**Activity**. Would you please output the data exactly, omitting no line?

**Records for this exercise**.
"""

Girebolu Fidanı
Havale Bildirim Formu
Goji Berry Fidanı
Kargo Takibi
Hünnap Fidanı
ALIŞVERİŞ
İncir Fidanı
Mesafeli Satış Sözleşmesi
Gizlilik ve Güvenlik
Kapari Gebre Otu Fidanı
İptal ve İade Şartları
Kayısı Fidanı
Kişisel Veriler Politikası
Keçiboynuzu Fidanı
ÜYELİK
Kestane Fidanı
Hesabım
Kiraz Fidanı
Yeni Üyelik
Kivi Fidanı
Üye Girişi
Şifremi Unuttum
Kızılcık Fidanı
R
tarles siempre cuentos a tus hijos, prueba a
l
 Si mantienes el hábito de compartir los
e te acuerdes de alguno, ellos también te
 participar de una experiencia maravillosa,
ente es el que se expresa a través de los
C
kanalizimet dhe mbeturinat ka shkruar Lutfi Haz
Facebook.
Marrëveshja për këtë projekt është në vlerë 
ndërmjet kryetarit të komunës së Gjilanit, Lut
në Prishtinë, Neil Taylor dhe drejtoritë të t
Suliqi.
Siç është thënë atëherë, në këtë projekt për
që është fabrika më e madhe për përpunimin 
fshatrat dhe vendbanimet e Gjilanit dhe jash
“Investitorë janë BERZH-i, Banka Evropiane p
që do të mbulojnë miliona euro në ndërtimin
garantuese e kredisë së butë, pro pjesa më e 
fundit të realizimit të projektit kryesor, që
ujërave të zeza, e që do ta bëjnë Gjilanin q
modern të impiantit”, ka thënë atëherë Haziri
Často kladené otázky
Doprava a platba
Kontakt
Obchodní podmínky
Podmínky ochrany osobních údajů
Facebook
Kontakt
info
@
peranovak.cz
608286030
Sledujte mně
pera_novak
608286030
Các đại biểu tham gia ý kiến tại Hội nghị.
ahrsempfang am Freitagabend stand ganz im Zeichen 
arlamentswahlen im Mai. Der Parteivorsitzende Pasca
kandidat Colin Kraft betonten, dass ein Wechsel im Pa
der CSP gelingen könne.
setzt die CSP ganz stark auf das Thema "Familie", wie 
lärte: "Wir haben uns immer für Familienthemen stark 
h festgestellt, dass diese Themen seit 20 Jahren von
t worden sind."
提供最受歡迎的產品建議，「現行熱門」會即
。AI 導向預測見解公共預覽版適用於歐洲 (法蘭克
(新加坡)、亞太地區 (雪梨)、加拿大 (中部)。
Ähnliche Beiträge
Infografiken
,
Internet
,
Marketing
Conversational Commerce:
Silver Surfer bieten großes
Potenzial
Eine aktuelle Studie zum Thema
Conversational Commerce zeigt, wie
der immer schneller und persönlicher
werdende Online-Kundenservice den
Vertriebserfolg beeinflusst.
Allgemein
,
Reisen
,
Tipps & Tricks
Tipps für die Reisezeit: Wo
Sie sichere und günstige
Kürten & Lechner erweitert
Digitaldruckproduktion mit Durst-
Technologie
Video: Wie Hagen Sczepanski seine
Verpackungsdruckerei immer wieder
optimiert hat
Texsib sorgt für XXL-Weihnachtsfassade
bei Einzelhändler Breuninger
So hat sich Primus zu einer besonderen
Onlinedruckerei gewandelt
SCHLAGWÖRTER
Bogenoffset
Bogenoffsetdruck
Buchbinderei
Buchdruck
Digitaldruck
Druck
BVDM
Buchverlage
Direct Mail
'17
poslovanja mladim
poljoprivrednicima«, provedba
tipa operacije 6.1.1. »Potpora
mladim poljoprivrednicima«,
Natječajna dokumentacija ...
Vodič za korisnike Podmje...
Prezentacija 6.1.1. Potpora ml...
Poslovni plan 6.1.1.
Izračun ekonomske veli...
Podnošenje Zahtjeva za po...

"""

**Your solution**.
Girebolu Fidanı
Havale Bildirim Formu
Goji Berry Fidanı
Kargo Takibi
Hünnap Fidanı
ALIŞVERİŞ
İncir Fidanı
Mesafeli Satış Sözleşmesi
Gizlilik ve Güvenlik
Kapari Gebre Otu Fidanı
İptal ve İade Şartları
Kayısı Fidanı
Kişisel Veriler Politikası
Keçiboynuzu Fidanı
ÜYELİK
Kestane Fidanı
Hesabım
Kiraz Fidanı
Yeni Üyelik
Kivi Fidanı
Üye Girişi
Şifremi Unuttum
Kızılcık Fidanı
R
tarles siempre cuentos a tus hijos, prueba a
l
 Si mantienes el hábito de compartir los
e te acuerdes de alguno, ellos también te
 participar de una experiencia maravillosa,
ente es el que se expresa a través de los
C
kanalizimet dhe mbeturinat ka shkruar Lutfi Haz
Facebook.
Marrëveshja për këtë projekt është në vlerë 
ndërmjet kryetarit të komunës së Gjilanit, Lut
në Prishtinë, Neil Taylor dhe drejtoritë të t
Suliqi.
Siç është thënë atëherë, në këtë projekt për
që është fabrika më e madhe për përpunimin 
fshatrat dhe vendbanimet e Gjilanit dhe jash
“Investitorë janë BERZH-i, Banka Evropiane p
që do të mbulojnë miliona euro në ndërtimin
garantuese e kredisë së butë, pro pjesa më e 
fundit të realizimit të projektit kryesor, që
ujërave të zeza, e që do ta bëjnë Gjilanin q
modern të impiantit”, ka thënë atëherë Haziri
Často kladené otázky
Doprava a platba
Kontakt
Obchodní podmínky
Podmínky ochrany osobních údajů
Facebook
Kontakt
info
@
peranovak.cz
608286030
Sledujte mně
pera_novak
608286030
Các đại biểu tham gia ý kiến tại Hội nghị.
ahrsempfang am Freitagabend stand ganz im Zeichen 
arlamentswahlen im Mai. Der Parteivorsitzende Pasca
kandidat Colin Kraft betonten, dass ein Wechsel im Pa
der CSP gelingen könne.
setzt die CSP ganz stark auf das Thema "Familie", wie 
lärte: "Wir haben uns immer für Familienthemen stark 
h festgestellt, dass diese Themen seit 20 Jahren von
t worden sind."
提供最受歡迎的產品建議，「現行熱門」會即
。AI 導向預測見解公共預覽版適用於歐洲 (法蘭克
(新加坡)、亞太地區 (雪梨)、加拿大 (中部)。
Ähnliche Beiträge
Infografiken
,
Internet
,
Marketing
Conversational Commerce:
Silver Surfer bieten großes
Potenzial
Eine aktuelle Studie zum Thema
Conversational Commerce zeigt, wie
der immer schneller und persönlicher
werdende Online-Kundenservice den
Vertriebserfolg beeinflusst.
Allgemein
,
Reisen
,
Tipps & Tricks
Tipps für die Reisezeit: Wo
Sie sichere und günstige
Kürten & Lechner erweitert
Digitaldruckproduktion mit Durst-
Technologie
Video: Wie Hagen Sczepanski seine
Verpackungsdruckerei immer wieder
optimiert hat
Texsib sorgt für XXL-Weihnachtsfassade
bei Einzelhändler Breuninger
So hat sich Primus zu einer besonderen
Onlinedruckerei gewandelt
SCHLAGWÖRTER
Bogenoffset
Bogenoffsetdruck
Buchbinderei
Buchdruck
Digitaldruck
Druck
BVDM
Buchverlage
Direct Mail
'17
poslovanja mladim
poljoprivrednicima«, provedba
tipa operacije 6.1.1. »Potpora
mladim poljoprivrednicima«,
Natječajna dokumentacija ...
Vodič za korisnike Podmje...
Prezentacija 6.1.1. Potpora ml...
Poslovni plan 6.1.1.
Izračun ekonomske veli...
Podnošenje Zahtjeva za po...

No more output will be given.